*** Block opens ***
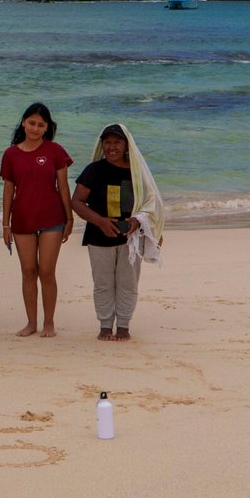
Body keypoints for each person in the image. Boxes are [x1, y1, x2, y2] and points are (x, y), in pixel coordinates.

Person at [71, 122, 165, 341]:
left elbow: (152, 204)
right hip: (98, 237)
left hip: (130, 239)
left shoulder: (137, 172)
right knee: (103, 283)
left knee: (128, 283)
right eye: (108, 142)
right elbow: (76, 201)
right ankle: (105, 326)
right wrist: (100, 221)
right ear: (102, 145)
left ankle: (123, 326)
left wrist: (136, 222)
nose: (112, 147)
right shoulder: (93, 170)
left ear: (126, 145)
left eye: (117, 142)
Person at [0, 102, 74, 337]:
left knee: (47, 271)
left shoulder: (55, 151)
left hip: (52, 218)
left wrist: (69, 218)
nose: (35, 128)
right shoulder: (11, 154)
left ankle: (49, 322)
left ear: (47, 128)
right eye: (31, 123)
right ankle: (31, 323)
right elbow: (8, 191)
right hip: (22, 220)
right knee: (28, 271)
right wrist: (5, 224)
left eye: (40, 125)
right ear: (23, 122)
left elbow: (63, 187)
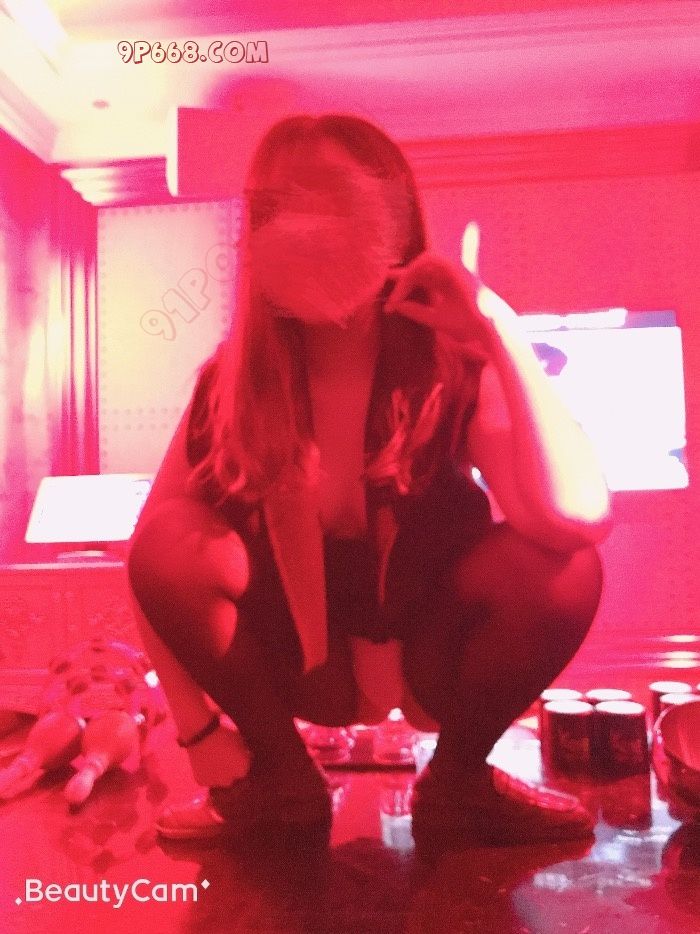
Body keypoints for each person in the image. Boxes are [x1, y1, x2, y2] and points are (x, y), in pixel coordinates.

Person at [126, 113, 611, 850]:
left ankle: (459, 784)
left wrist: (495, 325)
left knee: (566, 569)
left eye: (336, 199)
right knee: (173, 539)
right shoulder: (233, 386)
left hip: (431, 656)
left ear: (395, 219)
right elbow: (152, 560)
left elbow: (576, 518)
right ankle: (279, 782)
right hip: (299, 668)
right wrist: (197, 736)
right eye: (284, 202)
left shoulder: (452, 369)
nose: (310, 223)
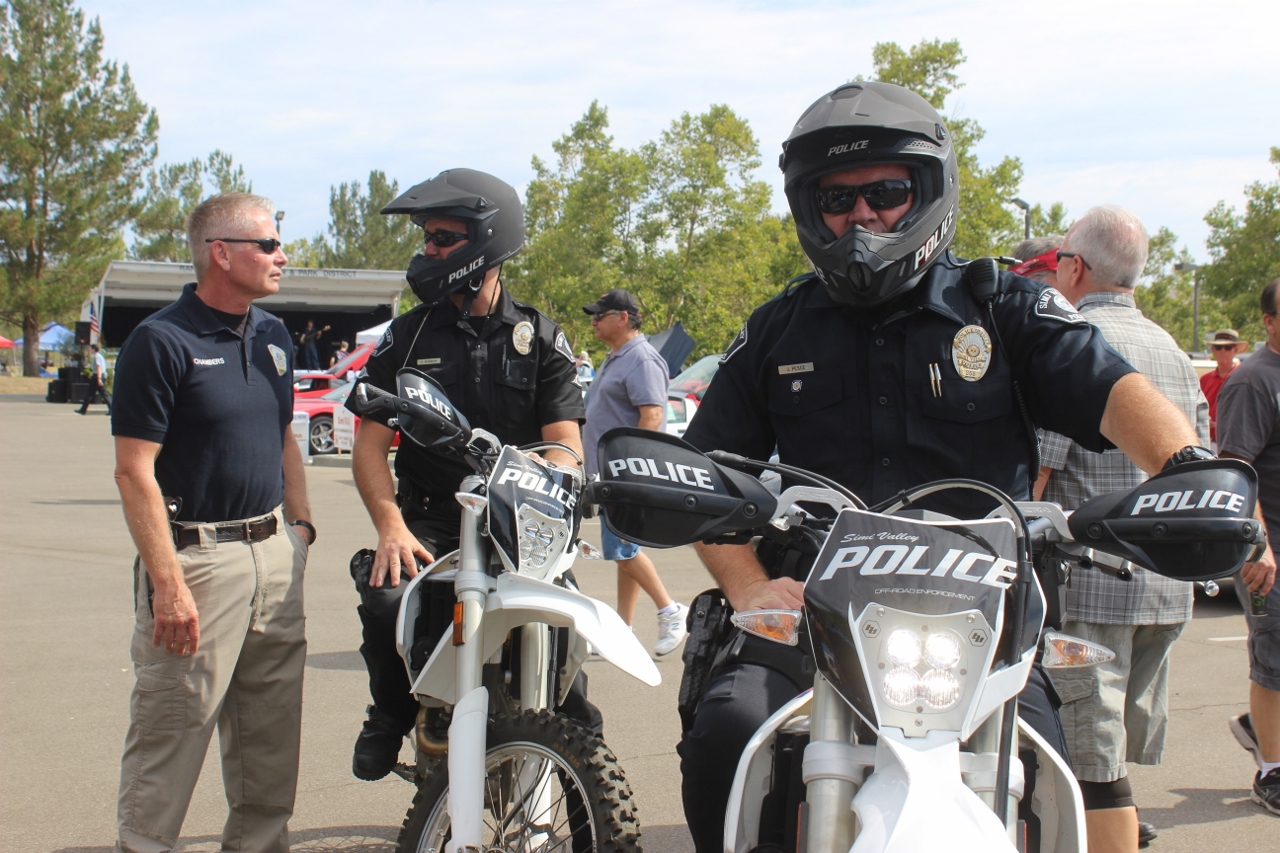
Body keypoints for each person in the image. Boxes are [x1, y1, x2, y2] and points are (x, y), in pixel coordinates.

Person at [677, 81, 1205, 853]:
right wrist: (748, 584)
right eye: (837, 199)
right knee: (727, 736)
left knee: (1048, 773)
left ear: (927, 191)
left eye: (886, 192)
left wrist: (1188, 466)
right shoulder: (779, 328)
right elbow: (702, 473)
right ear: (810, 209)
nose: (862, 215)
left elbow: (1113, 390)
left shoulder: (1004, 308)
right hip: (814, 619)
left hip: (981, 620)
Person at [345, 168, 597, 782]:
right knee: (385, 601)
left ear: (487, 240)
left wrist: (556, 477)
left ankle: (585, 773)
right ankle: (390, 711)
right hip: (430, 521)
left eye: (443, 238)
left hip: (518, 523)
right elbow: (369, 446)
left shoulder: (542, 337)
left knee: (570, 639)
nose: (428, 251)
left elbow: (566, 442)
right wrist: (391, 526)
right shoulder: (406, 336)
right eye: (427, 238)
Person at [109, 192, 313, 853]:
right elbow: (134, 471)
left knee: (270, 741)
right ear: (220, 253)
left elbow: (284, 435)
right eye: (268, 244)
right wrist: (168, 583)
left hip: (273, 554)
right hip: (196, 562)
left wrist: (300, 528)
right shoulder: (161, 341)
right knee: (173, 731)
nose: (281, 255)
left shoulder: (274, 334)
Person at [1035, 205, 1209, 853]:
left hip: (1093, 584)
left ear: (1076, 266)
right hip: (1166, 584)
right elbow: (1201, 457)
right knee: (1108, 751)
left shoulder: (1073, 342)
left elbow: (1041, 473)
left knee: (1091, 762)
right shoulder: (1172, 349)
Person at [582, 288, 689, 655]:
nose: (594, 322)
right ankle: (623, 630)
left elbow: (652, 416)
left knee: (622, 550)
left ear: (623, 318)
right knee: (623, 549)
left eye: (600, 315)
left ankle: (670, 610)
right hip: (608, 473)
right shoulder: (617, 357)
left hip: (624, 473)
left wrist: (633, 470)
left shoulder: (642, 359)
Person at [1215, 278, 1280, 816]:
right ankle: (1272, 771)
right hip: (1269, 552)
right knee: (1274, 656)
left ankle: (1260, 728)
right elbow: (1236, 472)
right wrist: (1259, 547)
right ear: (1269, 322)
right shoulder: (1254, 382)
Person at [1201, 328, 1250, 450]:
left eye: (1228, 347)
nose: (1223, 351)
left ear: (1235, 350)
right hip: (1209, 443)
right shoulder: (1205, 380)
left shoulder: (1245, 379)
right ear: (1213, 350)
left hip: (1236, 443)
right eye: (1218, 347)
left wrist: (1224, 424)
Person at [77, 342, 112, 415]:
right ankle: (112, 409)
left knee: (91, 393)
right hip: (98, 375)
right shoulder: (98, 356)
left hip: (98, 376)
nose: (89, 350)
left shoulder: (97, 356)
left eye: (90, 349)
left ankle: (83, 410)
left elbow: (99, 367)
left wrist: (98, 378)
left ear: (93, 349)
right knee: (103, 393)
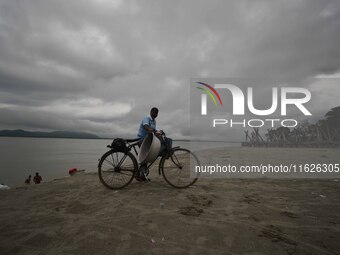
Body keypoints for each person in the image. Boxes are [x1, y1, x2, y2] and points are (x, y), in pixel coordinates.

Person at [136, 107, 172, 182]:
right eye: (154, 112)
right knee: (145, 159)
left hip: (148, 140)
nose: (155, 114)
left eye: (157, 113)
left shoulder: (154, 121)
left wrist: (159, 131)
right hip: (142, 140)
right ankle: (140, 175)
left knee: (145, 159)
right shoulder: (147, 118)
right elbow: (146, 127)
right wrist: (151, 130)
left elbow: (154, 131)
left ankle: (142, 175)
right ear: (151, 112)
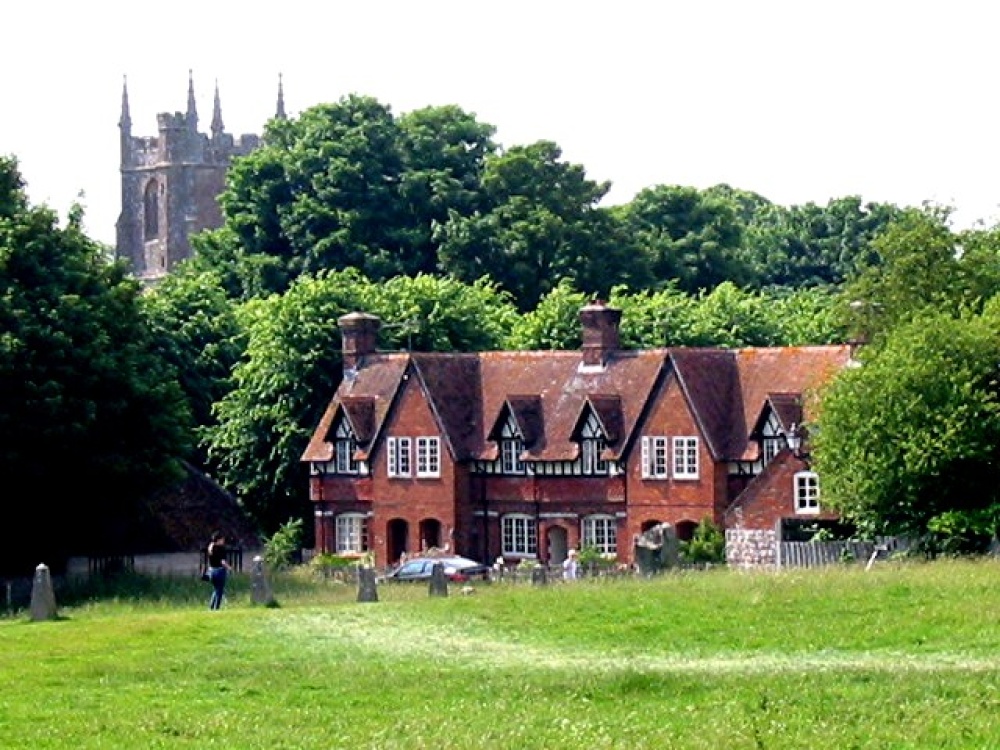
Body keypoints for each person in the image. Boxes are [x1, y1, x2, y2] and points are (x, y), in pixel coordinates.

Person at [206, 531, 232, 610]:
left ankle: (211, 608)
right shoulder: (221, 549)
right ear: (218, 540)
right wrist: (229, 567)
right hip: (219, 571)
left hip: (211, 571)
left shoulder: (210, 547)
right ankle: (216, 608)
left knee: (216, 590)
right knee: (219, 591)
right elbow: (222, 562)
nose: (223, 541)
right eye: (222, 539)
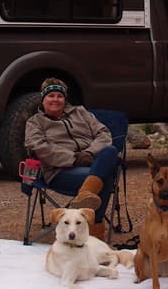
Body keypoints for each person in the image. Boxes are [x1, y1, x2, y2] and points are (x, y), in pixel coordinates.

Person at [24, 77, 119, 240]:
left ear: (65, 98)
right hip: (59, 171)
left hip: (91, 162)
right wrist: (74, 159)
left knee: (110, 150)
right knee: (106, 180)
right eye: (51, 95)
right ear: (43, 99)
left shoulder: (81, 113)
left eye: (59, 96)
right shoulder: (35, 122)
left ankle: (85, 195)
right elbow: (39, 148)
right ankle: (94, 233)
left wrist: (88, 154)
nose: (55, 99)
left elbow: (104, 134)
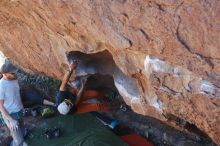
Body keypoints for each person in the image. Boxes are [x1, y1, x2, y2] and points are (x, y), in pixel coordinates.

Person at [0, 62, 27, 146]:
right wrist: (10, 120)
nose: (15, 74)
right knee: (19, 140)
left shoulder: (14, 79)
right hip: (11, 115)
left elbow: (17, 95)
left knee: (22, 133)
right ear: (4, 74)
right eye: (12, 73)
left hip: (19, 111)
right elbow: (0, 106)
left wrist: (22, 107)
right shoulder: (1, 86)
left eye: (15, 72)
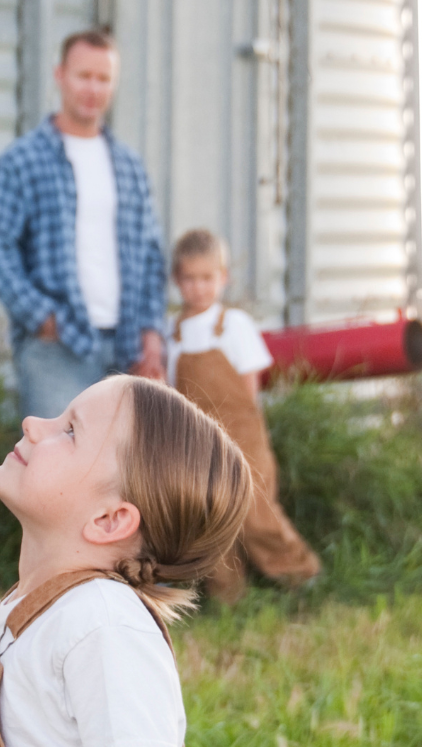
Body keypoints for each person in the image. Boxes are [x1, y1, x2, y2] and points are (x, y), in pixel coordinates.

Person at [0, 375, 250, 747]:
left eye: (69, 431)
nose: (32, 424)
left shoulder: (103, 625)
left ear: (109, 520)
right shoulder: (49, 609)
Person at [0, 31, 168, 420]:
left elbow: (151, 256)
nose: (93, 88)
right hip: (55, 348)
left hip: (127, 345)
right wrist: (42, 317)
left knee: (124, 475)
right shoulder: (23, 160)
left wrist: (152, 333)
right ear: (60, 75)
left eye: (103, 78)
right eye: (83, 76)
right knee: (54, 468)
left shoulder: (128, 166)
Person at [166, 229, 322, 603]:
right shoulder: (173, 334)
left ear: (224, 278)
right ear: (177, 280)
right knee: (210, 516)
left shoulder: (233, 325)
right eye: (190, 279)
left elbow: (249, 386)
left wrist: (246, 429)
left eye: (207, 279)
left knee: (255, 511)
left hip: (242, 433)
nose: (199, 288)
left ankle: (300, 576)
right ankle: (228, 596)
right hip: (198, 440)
*** Block closes ***
WHAT TO PRODUCE — Repeat exactly the lines above, beginning at the one containing "right hip: (219, 571)" and ending at the one containing "left shoulder: (81, 113)". Do not carry over any pictures.

TASK RESPONSE —
right hip: (219, 571)
left hip: (211, 571)
left shoulder: (210, 547)
right ankle: (216, 608)
left knee: (216, 590)
right knee: (219, 591)
right elbow: (222, 562)
nose: (223, 541)
right eye: (222, 539)
Body keypoints for each person in the image. Boxes are [x1, y1, x2, y2] and points are (x, y), in pixel coordinates.

Person at [24, 77, 119, 240]:
left ear: (65, 98)
right hip: (59, 171)
left hip: (91, 162)
right wrist: (74, 159)
left knee: (110, 150)
right knee: (106, 180)
right eye: (51, 95)
right ear: (43, 99)
left shoulder: (81, 113)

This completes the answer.